Tears came to her eyes. “I don't want any of them to be the one who tried to hurt me last night. I can't tell you how much I don't want it to be any of them.”
As tears streamed down her cheeks, Amanda just sat there, numbly grateful that Tommy was absorbed by making a tower of two blocks over and over again. Suddenly, she felt Ethan's hand atop her own. Surprised, she glanced up at him, and he took his hand away.
No
, she wanted to say.
Please put it back. Your hand is warm and comforting and strong... .
Don't be a fool
, she cautioned herself.
You don't know this man. And you know better than to be lulled into a false sense of security.

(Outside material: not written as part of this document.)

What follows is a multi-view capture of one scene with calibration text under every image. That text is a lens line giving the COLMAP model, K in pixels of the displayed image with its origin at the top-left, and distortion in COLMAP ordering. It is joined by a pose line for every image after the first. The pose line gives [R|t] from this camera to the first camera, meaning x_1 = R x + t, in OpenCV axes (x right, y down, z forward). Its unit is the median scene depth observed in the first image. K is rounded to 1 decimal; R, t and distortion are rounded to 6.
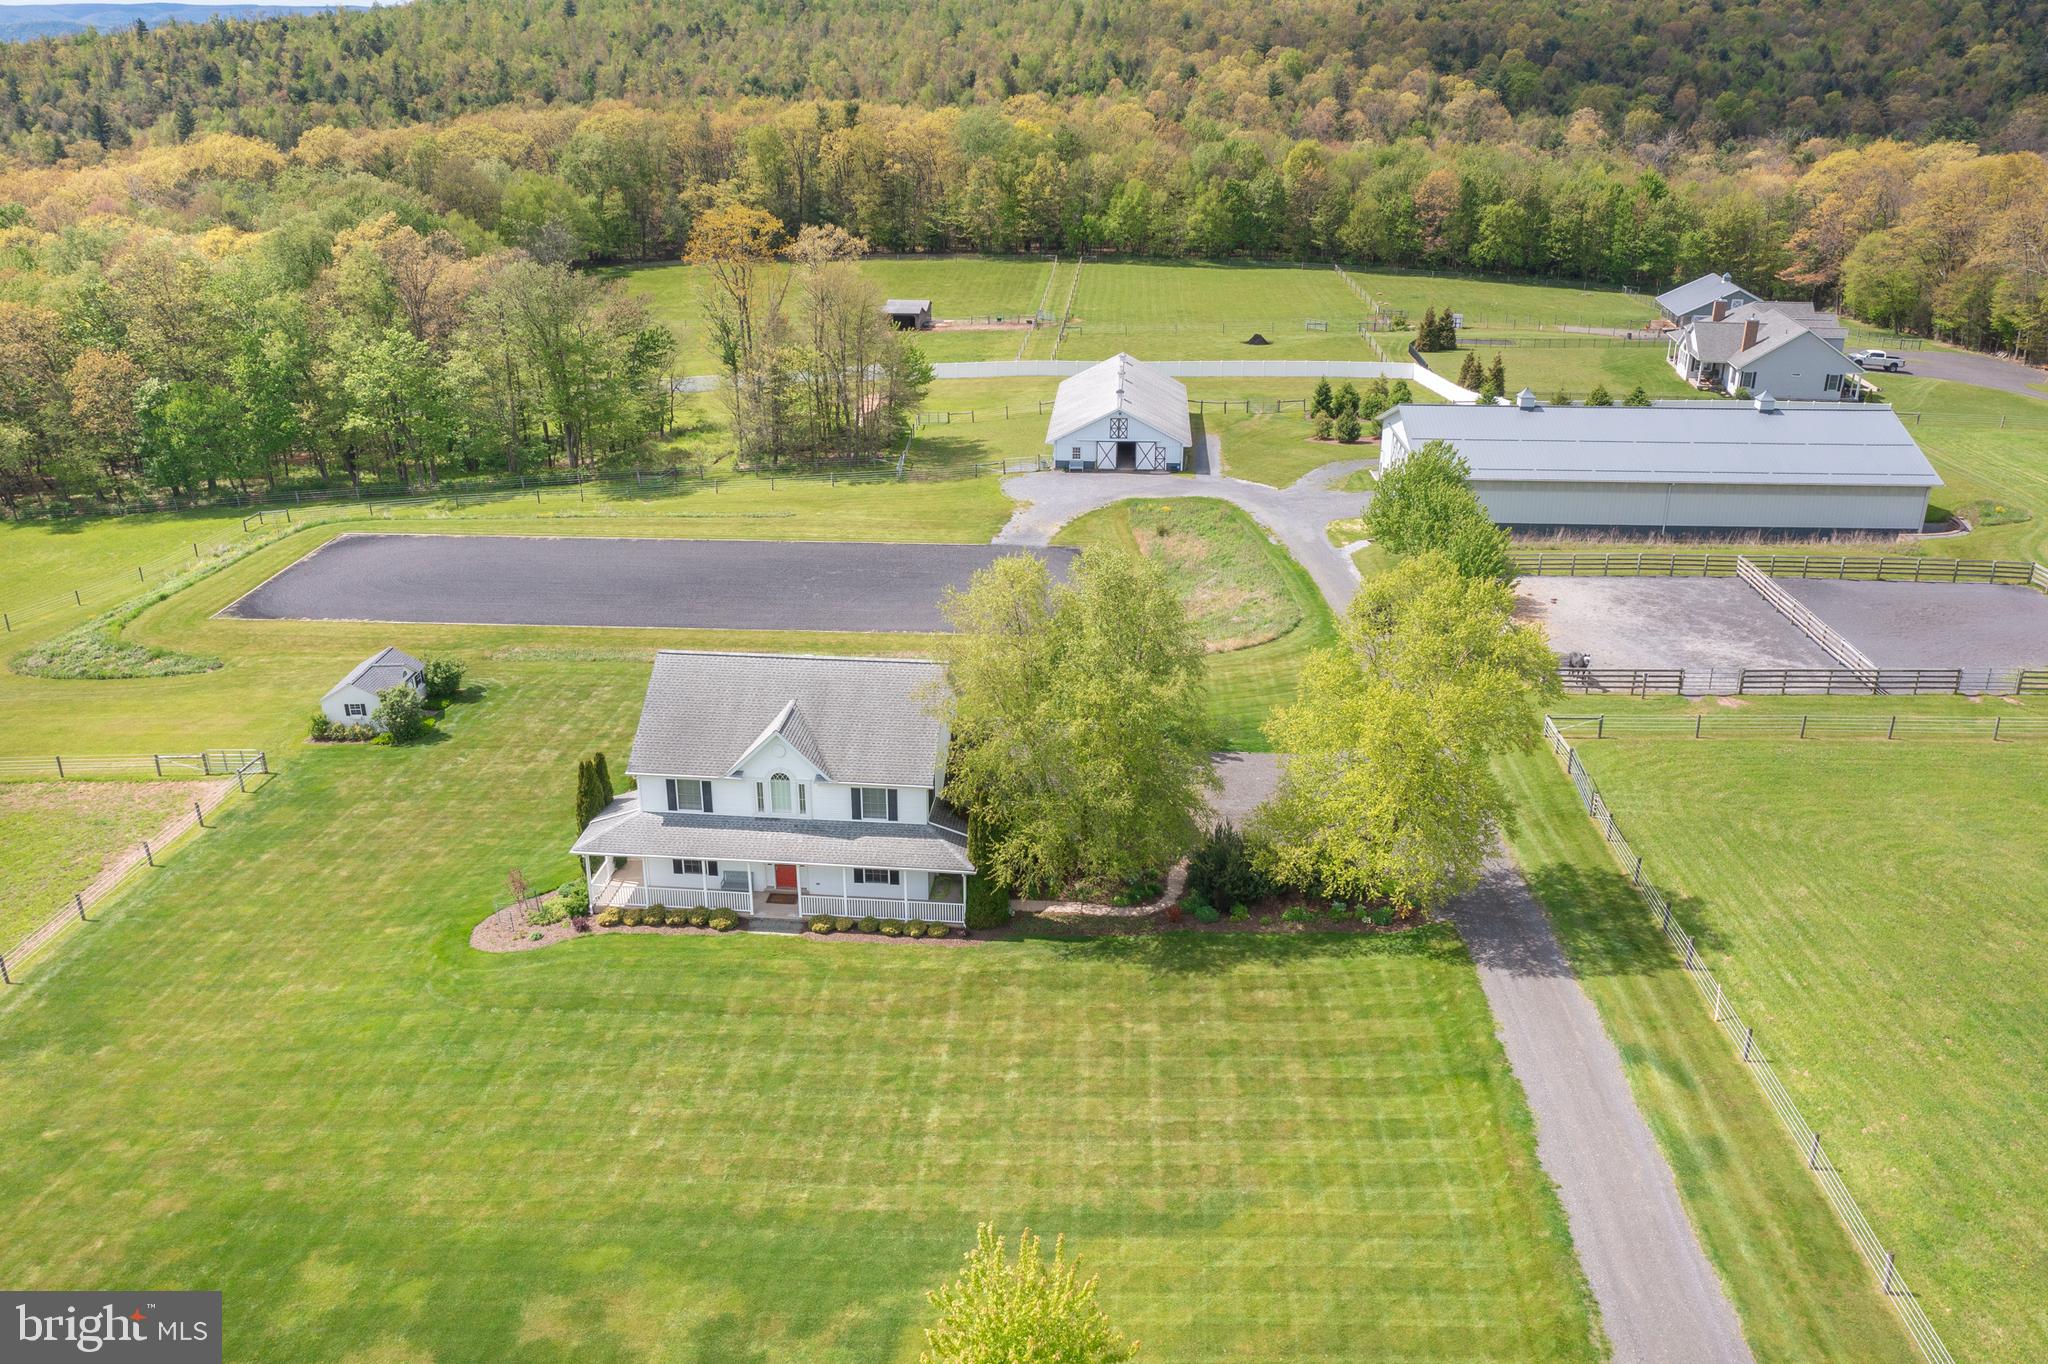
lens RADIAL K [[1633.1, 0, 1027.0], [0, 1633.1, 677.5], [0, 0, 1]] dist [-0.004730, 0.005648]
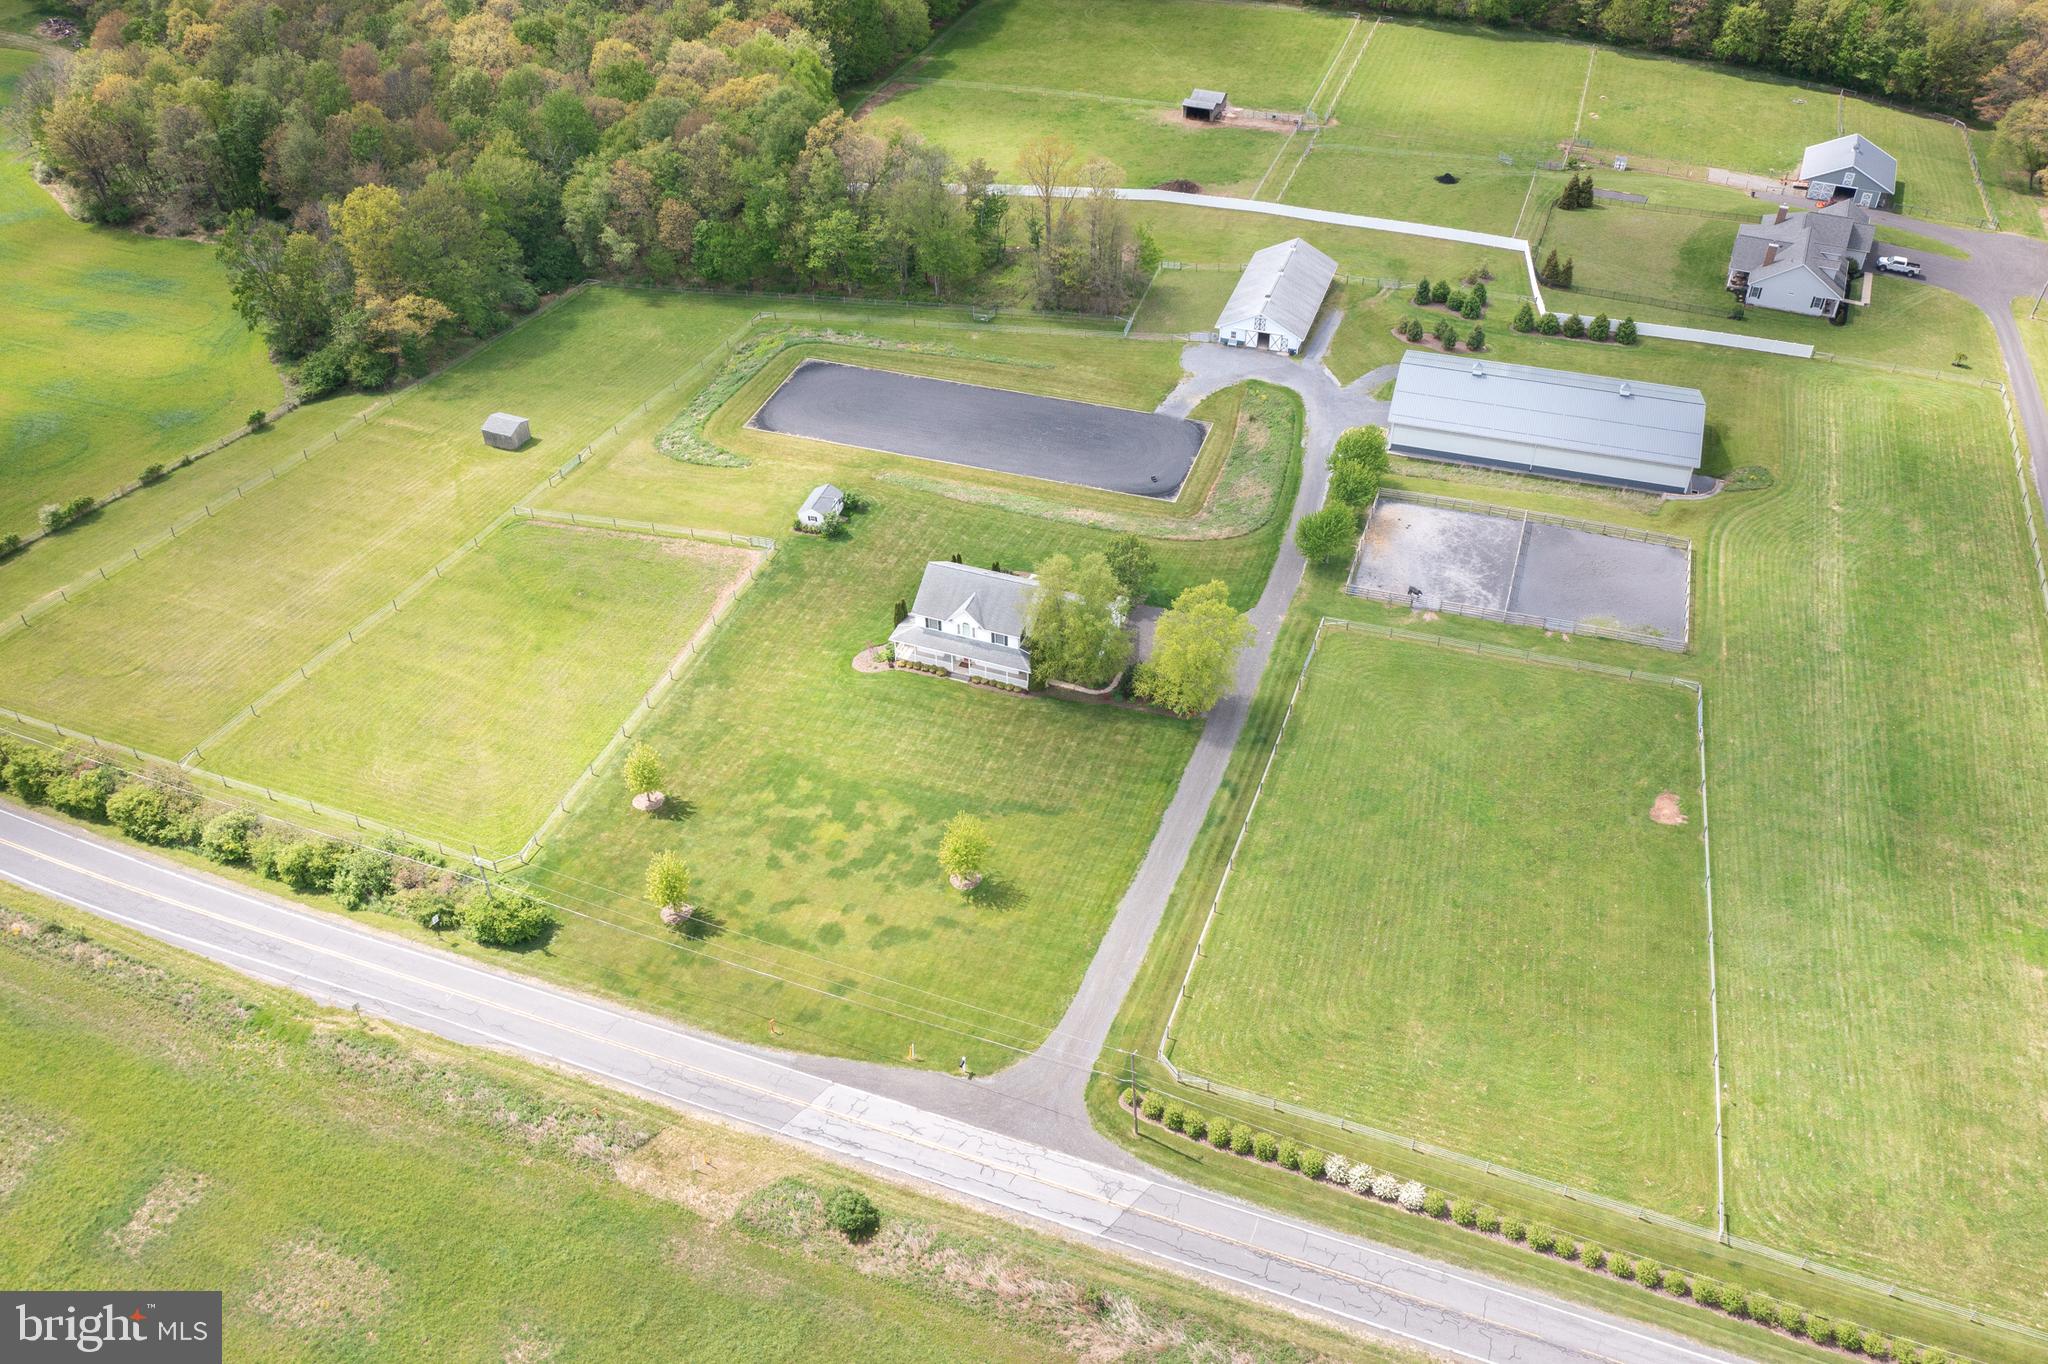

“You know, it's not really fair to focus on my sisters or their mothers or Ivy's fiancé or Paul Swinwood,” she said. “There could be any number of unclaimed heirs. Like you said, his obituary was in all the major papers. And then there's the housekeeper—”
Ethan glanced up at her. “What?”
Amanda sat up straight. “The housekeeper! Clara Mott. She was here yesterday when I arrived. She has her own key! How the hell did I forget about her?”
He jotted down her name. “Harris didn't mention the housekeeper. Perhaps he didn't think it was relevant to my job. She must have come well before your couch sentence.”